Belge Bölümü:
※ ※ ※

Gemi söküm işçisi ile akademisyenin 'kod 49' kesişmesi: 'Koca profesörler' o birliği yakalayamadı
Binlerce işçi gibi akademisyenler de kendi deneyimleri ışığında bir çıkış yolu arıyor. Bu deneyimler sömürüde kesişiyorsa işçi sınıfının birliği ve mücadelesinde de kesişecek elbet…
Ekinsu Devrim Danış
Doktora tezim için gemi söküm işçileri ile görüşmek üzere Aliağa’da olduğum süreçte, bir araştırmacı olarak vakıf üniversitesi çalışanlarının büyük bir kısmının reddettiği işçilik deneyimlerini açığa çıkaran bir an yaşadım.

※ ※ ※

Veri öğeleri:

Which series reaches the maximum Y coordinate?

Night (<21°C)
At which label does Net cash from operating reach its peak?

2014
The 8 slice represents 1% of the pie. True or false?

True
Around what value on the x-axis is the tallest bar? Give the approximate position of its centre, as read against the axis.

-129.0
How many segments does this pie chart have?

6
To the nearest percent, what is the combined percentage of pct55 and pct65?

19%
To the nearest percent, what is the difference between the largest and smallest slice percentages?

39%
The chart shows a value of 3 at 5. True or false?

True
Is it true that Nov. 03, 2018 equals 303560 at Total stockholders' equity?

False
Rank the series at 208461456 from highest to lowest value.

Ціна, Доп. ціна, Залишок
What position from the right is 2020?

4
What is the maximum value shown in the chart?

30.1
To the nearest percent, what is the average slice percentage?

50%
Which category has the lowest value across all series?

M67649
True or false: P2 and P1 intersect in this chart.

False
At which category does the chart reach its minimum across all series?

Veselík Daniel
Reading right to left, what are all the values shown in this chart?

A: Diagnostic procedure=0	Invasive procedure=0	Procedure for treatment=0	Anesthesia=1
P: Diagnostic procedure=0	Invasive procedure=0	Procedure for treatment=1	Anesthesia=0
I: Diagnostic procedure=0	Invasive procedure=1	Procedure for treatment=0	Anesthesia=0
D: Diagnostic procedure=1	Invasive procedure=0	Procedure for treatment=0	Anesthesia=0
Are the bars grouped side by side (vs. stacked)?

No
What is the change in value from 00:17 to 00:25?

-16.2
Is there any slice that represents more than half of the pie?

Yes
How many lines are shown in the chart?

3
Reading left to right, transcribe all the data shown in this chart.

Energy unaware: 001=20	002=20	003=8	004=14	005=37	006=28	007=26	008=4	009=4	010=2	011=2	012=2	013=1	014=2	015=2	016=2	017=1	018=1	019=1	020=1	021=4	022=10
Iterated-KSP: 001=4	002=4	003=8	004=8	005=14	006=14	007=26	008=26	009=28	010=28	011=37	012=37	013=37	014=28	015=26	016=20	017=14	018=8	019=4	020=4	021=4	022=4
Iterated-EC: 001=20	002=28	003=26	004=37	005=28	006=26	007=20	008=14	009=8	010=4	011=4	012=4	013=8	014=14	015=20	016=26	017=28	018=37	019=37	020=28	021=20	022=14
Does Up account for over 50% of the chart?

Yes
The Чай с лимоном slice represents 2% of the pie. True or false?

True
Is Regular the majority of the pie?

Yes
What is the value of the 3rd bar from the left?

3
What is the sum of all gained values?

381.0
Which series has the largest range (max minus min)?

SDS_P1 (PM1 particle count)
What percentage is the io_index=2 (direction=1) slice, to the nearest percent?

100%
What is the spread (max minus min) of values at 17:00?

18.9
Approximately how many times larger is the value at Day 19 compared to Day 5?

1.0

※ ※ ※

Malzemeyi İnceleyin:
- A) Gemi söküm işçileri yazısında "Gemi söküm işçisi" ifadesinden "bir an yaşadım." ifadesine kadar olan her şeyi harfi harfine yazın.
- B) Veri satırlarının en başından "The chart shows" ifadesini içeren satıra kadar, o satır da dahil olmak üzere her şeyi numaralı liste hâlinde düzenleyin. Boş satırları listeye almayın.
Bu satırlar gemi söküm işçileri yazısıyla hiçbir şekilde ilgili değildir.

Çözüm Listesi:
- A)
Gemi söküm işçisi ile akademisyenin 'kod 49' kesişmesi: 'Koca profesörler' o birliği yakalayamadı
Binlerce işçi gibi akademisyenler de kendi deneyimleri ışığında bir çıkış yolu arıyor. Bu deneyimler sömürüde kesişiyorsa işçi sınıfının birliği ve mücadelesinde de kesişecek elbet…
Ekinsu Devrim Danış
Doktora tezim için gemi söküm işçileri ile görüşmek üzere Aliağa’da olduğum süreçte, bir araştırmacı olarak vakıf üniversitesi çalışanlarının büyük bir kısmının reddettiği işçilik deneyimlerini açığa çıkaran bir an yaşadım.

- B)
1. Which series reaches the maximum Y coordinate?
2. Night (<21°C)
3. At which label does Net cash from operating reach its peak?
4. 2014
5. The 8 slice represents 1% of the pie. True or false?
6. True
7. Around what value on the x-axis is the tallest bar? Give the approximate position of its centre, as read against the axis.
8. -129.0
9. How many segments does this pie chart have?
10. 6
11. To the nearest percent, what is the combined percentage of pct55 and pct65?
12. 19%
13. To the nearest percent, what is the difference between the largest and smallest slice percentages?
14. 39%
15. The chart shows a value of 3 at 5. True or false?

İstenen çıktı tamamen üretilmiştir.